North-West India Football Association
- Sport: Football
- Abbreviation: NWIFA
- Founded: March 1932; 94 years ago
- Headquarters: Lahore
- Closure date: 1947; 79 years ago

= North-West India Football Association =

The North-West India Football Association (NWIFA), was a football governing body in British India, encompassing football control in Punjab, NWFP, Sind, Baluchistan and Delhi. It was headquartered in Lahore. It also sent state teams for the Santosh Trophy.

==History==
A movement to form a separate football association in North Western India was initiated by Wing Commander Hamid Ali Soofi in November 1931, aiming to promote football activity in the region. In March 1932, the North-West India Football Association was established, headquartered in Lahore, and encompassing control in Punjab, NWFP, Sind, Balochistan and Delhi. Sikandar Hayat Khan was elected president and Hamid Ali Soofi was elected honorary secretary. On 23 June 1937, NWIFA became one of the nine regional football associations to become affiliated with the newly formed All India Football Federation.

Later on, several regions detached and formed their own associations. Sind Football Association was formed in July 1937, and the NWFP Football Association was founded in August 1937. After the partition of India and the subsequent division of Punjab between India and Pakistan, the East Punjab Football Association was established in India, and the West Punjab Football Association was established in Pakistan. The last honorary secretary of the North-West India Football Association since 1942, Khawaja Riaz Ahmed, continued his position as honorary secretary in the West Punjab Football Association in Pakistan. Hamid Ali Soofi also became the first honorary secretary of the Pakistan Football Federation.

== State teams ==
The North-West India Football Association (NWIFA) football team competed in the Santosh Trophy.

== Office bearers ==

=== Presidents ===

| President | Term |
|---|---|
| Sikandar Hayat Khan | 1932 – 1935 |
| Khan Bahadur Nawab Muzaffar Khan | 1935 – 1938 |
| Dr.
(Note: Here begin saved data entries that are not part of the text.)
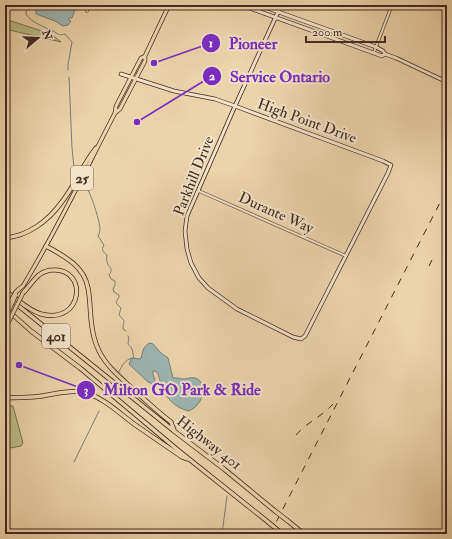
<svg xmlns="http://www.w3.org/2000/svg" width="452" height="539" viewBox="0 0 452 539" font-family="'IM FELL Double Pica',serif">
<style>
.green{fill:#bbbb86;stroke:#7e7253}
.water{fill:#9cb6b3;stroke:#787e78}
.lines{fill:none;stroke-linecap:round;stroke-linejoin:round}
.stream{stroke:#787e78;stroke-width:1}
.street-casing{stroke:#6c5442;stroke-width:3.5}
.secondary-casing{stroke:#422a20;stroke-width:4.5}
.primary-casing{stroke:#422a20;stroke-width:4.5}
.highway-casing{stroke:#422a20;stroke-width:5}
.street{stroke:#f2e2c8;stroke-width:2}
.secondary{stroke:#f2e2c8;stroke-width:3}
.primary{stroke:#ebd3aa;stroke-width:3}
.highway{stroke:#ebd3aa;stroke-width:3.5}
.rail{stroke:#422a20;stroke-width:1;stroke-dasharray:7 7;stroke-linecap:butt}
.primary-bridge-casing{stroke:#422a20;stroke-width:4.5;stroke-linecap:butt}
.highway-bridge-casing{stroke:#422a20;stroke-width:5;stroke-linecap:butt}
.primary-bridge{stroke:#ebd3aa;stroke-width:3}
.highway-bridge{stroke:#ebd3aa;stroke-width:3.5}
.labels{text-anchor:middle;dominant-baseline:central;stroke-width:4;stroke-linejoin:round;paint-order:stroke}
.shield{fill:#f2e2c8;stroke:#776152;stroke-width:1}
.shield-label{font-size:14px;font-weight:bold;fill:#422a20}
.street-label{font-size:15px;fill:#422a20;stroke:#f2e2c8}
.leader{fill:none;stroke:#7b2cbf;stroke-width:1.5}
.callout-dot{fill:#7b2cbf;stroke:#f2e2c8;stroke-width:1.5}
.mark-label{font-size:12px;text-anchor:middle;font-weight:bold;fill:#fff}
.callout-label{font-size:16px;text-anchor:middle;font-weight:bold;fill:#7b2cbf;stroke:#f2e2c8;stroke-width:4;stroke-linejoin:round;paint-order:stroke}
</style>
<rect width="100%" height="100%" fill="#ebd3aa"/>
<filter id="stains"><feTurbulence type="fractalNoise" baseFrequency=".005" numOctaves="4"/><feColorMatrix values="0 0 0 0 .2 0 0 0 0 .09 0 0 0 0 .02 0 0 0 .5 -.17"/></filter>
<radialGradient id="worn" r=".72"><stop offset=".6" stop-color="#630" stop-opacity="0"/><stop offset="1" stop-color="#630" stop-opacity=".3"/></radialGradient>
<!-- green -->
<path class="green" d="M 5,19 L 51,34 L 61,42 L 5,29 Z
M 5,405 L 13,406 L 23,443 L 21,446 L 5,449 Z"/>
<!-- water -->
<path class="water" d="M 39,5 L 76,5 L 76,7 L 72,18 L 69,18 L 68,19 L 71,21 L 68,25 L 63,26 L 55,21 L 36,14 L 36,10 Z
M 150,343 L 153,344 L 161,353 L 168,358 L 173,378 C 177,377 179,379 183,379 C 187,379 190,377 195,378 C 207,382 204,398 197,405 C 195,408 192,409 189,411 C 175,408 166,398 161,385 C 159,380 160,374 155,371 L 153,371 L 153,374 L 155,380 L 153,384 L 148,382 L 129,364 L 132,358 L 139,359 L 141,358 C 143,351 143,346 150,343 Z"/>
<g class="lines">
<!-- stream -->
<path class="stream" d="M 27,5 L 26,14 C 31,22 39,24 48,29 C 52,30 56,33 60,35 L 65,34 L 72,42 L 68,65 L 68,70
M 69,77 L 72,148 L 74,168
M 88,190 C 92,197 100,222 100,229 C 100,231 99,235 98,236 L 104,245 C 101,250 103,252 107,255 C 107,257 106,259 107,261 C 107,268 115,267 109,275 L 111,279 L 115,281 L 115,285 L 113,289 L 114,292 L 119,295 L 119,297 L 116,302 L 117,304 L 121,308 L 119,315 C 127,324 123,318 123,329 L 126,331
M 128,336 L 129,338 C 127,346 129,344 132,349 C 133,351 133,356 134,358
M 119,372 C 122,365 125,360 132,358
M 74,462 L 99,411
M 222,534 L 227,496"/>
<!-- street casing -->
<g class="street-casing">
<path id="street" d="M 87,11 L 88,5
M 278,12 L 281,5
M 374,52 L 392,5
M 199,191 L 346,256"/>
</g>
<!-- secondary casing -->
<g class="secondary-casing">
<path id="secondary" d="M 241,5 L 382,56 L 385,54
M 259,5 L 376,47 L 383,51 L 385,54 L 396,58 L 447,82
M 121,74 L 174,91 L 215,99 L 235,106 L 383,161 L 391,165 L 388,173 L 305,336 L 301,339 L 293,337 L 237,309 L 208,288 L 199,278 L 191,263 L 187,249 L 185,231 L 187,216 L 235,106 L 278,12"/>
</g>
<!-- primary casing -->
<g class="primary-casing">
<path id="primary" d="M 115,113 L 120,109 L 145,61 L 145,56 L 169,5
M 19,289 L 23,286 C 57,230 85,171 115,113 L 116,106 L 141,58 L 145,56"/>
</g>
<!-- highway casing -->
<g class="highway-casing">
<path id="highway" d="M 5,238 C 28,236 48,221 61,203 C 75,186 82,165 96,148
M 46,246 C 64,256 84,266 88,288 C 90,298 90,309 91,319 C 92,330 94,341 99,351 C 107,367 121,378 134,390 C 146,401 158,412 171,422 L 174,430
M 5,291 C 18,299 27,310 41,314 C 84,325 88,268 53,270 C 49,270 43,272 39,275 C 34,279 28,288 23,293
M 5,295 L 174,431 L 224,469 L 275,511
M 5,308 L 31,331 L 80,368 L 142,420 L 179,451 L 268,522
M 5,398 C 17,397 30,398 42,396 C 55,394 68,390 82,392 C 102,396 118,412 134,424 C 150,435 166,446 182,457 L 187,459
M 288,521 L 304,534"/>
</g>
<!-- street -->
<use href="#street" class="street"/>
<!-- secondary -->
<use href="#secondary" class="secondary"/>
<!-- primary -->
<use href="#primary" class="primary"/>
<!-- highway -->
<use href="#highway" class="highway"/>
<!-- rail -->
<path class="rail" d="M 429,266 L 432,260
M 296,435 C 307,422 323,416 333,404
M 270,534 L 447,189"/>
<!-- primary-bridge casing -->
<g class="primary-bridge-casing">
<path id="primary-bridge" d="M 5,318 L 16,295
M 7,325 L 23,293"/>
</g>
<!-- highway-bridge casing -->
<g class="highway-bridge-casing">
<path id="highway-bridge" d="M 5,312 L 16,292 L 19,289
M 275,511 L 288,521
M 268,522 L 280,532"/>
</g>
<!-- primary-bridge -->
<use href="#primary-bridge" class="primary-bridge"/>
<!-- highway-bridge -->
<use href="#highway-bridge" class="highway-bridge"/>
</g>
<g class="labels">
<!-- shield labels -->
<g class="shield">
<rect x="71" y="166" width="22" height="24" rx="3"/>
<rect x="42" y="324" width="28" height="24" rx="3"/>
</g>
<g class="shield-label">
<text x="82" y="178">25</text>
<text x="56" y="336">401</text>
</g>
<!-- street labels -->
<g class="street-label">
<text transform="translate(307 121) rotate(20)">High Point Drive</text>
<text transform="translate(194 176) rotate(-68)">Parkhill Drive</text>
<text transform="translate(276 213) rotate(24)">Durante Way</text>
<text transform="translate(209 443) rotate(38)">Highway 401</text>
</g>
</g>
<!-- callouts -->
<path class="leader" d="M154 63L211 43M137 122L212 76M19 365L86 390"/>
<g class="callout-dot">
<circle cx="154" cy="63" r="4"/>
<circle cx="137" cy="122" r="4"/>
<circle cx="19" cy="365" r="4"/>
<circle cx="211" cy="43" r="10"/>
<circle cx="212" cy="76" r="10"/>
<circle cx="86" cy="390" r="10"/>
</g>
<g class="mark-label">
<text x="211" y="47">1</text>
<text x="212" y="80">2</text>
<text x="86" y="394">3</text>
</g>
<g class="callout-label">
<text x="253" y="49">Pioneer</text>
<text x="280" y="82">Service Ontario</text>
<text x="182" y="395">Milton GO Park &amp; Ride</text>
</g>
<!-- margin -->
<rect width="452" height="539" fill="none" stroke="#ebd3aa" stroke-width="20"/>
<rect x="6" y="6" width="440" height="527" fill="none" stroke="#422a20" stroke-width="2"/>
<rect x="10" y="10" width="432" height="519" fill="none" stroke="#422a20"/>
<!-- north arrow -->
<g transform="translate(38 38) rotate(71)" stroke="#f2e2c8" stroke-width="3" paint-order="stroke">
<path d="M0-3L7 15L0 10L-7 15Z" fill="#422a20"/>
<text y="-6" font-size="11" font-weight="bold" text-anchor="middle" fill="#422a20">N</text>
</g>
<!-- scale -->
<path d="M306 36v6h79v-6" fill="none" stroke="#422a20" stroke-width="2"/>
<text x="312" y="36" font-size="12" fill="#422a20" stroke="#f2e2c8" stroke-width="3" paint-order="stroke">200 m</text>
<rect width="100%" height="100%" filter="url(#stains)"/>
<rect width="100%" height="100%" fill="url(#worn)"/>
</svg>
H.B. Dunnicliff | 1938 – 1939 |
| Khan Bahadur Muhammad Sheikh | 1939 – 1942 |
| Khan Bahadur Mian Afzal Hussain | 1942 – 1947 |

=== Honorary Secretaries ===

| Honorary Secretary | Term |
|---|---|
| Hamid Ali Soofi | 1932 – 1942 |
| Khawaja Riaz Ahmed | 1942 – 1947 |

== Competitions ==

=== North-West India Football Championship ===
The association organised several editions of the North-West India Football Championship, open to teams from Punjab, NWFP, Sindh, Balochistan and Delhi.' The winners were awarded the Harper Nelson Challenge Cup, and the runners-up were awarded the Rambhajdatt Chaudhary Memorial Challenge Cup.

| Edition | Year | Champion | Score | Runner-up | Ref. |
|---|---|---|---|---|---|
| 1 | 1932–1933 | Headquarter Wing, East Surrey Regiment | 1–1 N/A (replayed final) | Shining Club (Kohat) |  |
| 2 | 1933–1934 | A Company, East Surrey Regiment | N/A | Headquarter Wing, East Surrey Regiment |  |
| 3 | 1935 | Mozang Club | 3–2 | North-Western Railway Workshops |  |
| 4 | 1936 | United Hands FC | 3–0 | A Company The Royal Scots |  |
| 5 | 1937 | Shining Club (Kohat) | 1–0 | Government College (Lahore) |  |
| 6 | 1938 |  |  |  |  |
| 7 | 1939 |  |  |  |  |
| 8 | 1940 | C Company DCLI | 2–1 | Government College (Lahore) |  |
| 9 | 1941 | Government College (Lahore) | 2–0 | B Company |  |
| 10 | 1942 | Olympians Club (Lahore) | 5–0 | Mozang Muslims |  |
| 11 | 1943 | Batapur Club/Bata Sports | 3–0 | Rangers FC |  |
| 12 | 1944 | Bata Sports Club | 1–1 3–2 (replayed final) | DFA Jullundur |  |
| 13 | 1945 |  |  |  |  |
| 14 | 1946 |  |  |  |  |
| 15 | 1947 |  |  |  |  |

=== Lahore Football League ===
A Lahore Football League was founded in 1936, which was won by the Old Boys Club. From 1937 onwards, it was divided in two divisions.